Rewrite the text lines of the material below, swapping "Mobiltelefonok" for "Mobile phones" and keeping everything else the same. Leave out the pictures.

---

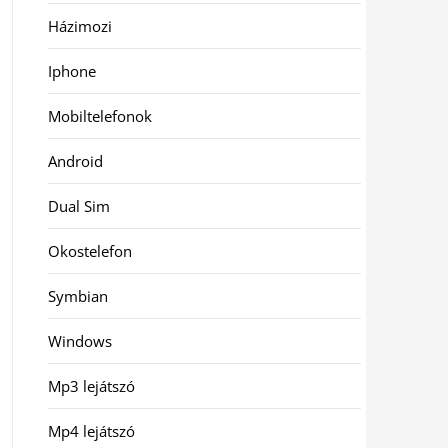
Házimozi
Iphone
Mobiltelefonok
Android
Dual Sim
Okostelefon
Symbian
Windows
Mp3 lejátszó
Mp4 lejátszó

---

→ **Response area**
Házimozi
Iphone
Mobile phones
Android
Dual Sim
Okostelefon
Symbian
Windows
Mp3 lejátszó
Mp4 lejátszó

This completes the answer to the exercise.